Work to be completed — Reproduce, word for word, the entire passage about distributing jobs for execution on multiple computers.

Document text —
+ + +
At the end of the production period (block 590), the statistics information relating to the completed jobs is updated in the workload database at block 593 according to the corresponding feedback information. The method then ends at the concentric white/black stop circles 596.

Naturally, in order to satisfy local and specific requirements, a person skilled in the art may apply to the solution described above many modifications and alterations. Particularly, although the present invention has been described with a certain degree of particularity with reference to preferred embodiment (s) thereof, it should be understood that various omissions, substitutions and changes in the form and details as well as other embodiments are possible; moreover, it is expressly intended that specific elements and/or method steps described in connection with any disclosed embodiment of the invention may be incorporated in any other embodiment as a general matter of design choice.

For example, similar considerations apply if the system has a different architecture or includes equivalent units. Moreover, each computer may have another structure or may include similar elements (such as cache memories temporarily storing the programs or parts thereof to reduce the accesses to the mass memory during execution) ; in any case, it is possible to replace the computer with any code execution entity (such as a PDA, a mobile phone, and the like) . Likewise, it should be readily apparent that the term job as used herein may include other work units (such as interactive tasks) , or more generally whatever activities to be distributed for their execution on multiple computers.
+ + +
(Stored items from a collection)
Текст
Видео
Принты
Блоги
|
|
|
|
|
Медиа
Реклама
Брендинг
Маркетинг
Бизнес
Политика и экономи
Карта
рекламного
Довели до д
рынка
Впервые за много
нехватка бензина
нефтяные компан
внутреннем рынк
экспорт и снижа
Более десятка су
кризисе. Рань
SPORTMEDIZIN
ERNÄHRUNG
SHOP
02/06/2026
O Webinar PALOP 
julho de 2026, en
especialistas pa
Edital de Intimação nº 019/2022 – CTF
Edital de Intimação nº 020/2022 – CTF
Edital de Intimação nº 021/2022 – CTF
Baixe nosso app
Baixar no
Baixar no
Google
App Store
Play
+ + +
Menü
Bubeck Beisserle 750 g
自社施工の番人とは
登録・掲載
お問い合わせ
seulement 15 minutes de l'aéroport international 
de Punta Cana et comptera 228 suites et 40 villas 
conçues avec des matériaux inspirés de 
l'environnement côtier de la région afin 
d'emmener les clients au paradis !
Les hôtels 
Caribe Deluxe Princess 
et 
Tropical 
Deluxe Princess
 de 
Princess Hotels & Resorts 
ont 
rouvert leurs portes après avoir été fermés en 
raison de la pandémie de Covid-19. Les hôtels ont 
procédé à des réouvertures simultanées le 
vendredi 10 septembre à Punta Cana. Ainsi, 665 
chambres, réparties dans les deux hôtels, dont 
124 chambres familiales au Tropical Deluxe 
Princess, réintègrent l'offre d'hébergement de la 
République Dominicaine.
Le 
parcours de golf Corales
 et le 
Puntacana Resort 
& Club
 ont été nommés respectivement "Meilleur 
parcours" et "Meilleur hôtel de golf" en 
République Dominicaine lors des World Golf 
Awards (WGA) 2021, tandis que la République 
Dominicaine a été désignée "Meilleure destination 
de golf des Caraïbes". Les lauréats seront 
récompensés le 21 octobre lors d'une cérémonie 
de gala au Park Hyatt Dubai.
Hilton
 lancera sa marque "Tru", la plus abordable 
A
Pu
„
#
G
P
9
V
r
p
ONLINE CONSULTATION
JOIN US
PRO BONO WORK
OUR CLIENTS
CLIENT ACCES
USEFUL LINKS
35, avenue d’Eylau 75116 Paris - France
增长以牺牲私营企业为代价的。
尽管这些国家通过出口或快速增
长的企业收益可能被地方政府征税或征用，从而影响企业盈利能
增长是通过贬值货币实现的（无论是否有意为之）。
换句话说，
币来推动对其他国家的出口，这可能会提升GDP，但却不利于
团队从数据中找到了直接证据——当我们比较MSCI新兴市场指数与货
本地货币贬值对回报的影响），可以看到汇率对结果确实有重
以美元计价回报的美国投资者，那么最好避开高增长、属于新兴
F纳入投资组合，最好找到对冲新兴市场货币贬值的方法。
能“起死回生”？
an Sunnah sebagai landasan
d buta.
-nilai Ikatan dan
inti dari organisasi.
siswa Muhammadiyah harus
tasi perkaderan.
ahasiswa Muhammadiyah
+ + +
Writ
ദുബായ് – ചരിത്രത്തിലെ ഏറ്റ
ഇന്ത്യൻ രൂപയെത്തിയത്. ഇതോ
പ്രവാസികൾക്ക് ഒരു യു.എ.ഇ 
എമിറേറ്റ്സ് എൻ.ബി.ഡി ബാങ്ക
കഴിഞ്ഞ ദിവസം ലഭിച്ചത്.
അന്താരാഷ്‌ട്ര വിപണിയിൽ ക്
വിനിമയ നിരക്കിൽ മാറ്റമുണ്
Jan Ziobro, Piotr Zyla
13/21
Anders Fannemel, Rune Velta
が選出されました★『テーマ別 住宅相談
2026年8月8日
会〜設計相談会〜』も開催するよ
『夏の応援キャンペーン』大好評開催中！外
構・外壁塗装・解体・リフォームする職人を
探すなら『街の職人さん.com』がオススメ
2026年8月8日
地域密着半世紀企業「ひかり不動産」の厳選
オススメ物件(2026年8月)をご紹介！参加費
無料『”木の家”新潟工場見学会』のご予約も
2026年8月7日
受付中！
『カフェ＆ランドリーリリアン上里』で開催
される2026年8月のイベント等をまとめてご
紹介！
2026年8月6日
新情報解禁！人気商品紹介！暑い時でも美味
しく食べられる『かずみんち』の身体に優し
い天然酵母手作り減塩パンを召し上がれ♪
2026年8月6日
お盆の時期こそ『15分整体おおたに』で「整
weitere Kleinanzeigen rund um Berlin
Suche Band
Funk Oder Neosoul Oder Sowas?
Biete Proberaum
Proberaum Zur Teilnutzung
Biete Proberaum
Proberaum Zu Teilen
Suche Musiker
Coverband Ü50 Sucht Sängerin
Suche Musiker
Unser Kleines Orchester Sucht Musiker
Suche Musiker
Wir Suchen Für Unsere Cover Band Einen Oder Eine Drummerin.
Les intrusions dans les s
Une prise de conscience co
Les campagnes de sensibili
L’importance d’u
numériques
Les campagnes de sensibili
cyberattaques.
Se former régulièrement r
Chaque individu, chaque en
+ + +
Answer —
At the end of the production period (block 590), the statistics information relating to the completed jobs is updated in the workload database at block 593 according to the corresponding feedback information. The method then ends at the concentric white/black stop circles 596.

Naturally, in order to satisfy local and specific requirements, a person skilled in the art may apply to the solution described above many modifications and alterations. Particularly, although the present invention has been described with a certain degree of particularity with reference to preferred embodiment (s) thereof, it should be understood that various omissions, substitutions and changes in the form and details as well as other embodiments are possible; moreover, it is expressly intended that specific elements and/or method steps described in connection with any disclosed embodiment of the invention may be incorporated in any other embodiment as a general matter of design choice.

For example, similar considerations apply if the system has a different architecture or includes equivalent units. Moreover, each computer may have another structure or may include similar elements (such as cache memories temporarily storing the programs or parts thereof to reduce the accesses to the mass memory during execution) ; in any case, it is possible to replace the computer with any code execution entity (such as a PDA, a mobile phone, and the like) . Likewise, it should be readily apparent that the term job as used herein may include other work units (such as interactive tasks) , or more generally whatever activities to be distributed for their execution on multiple computers.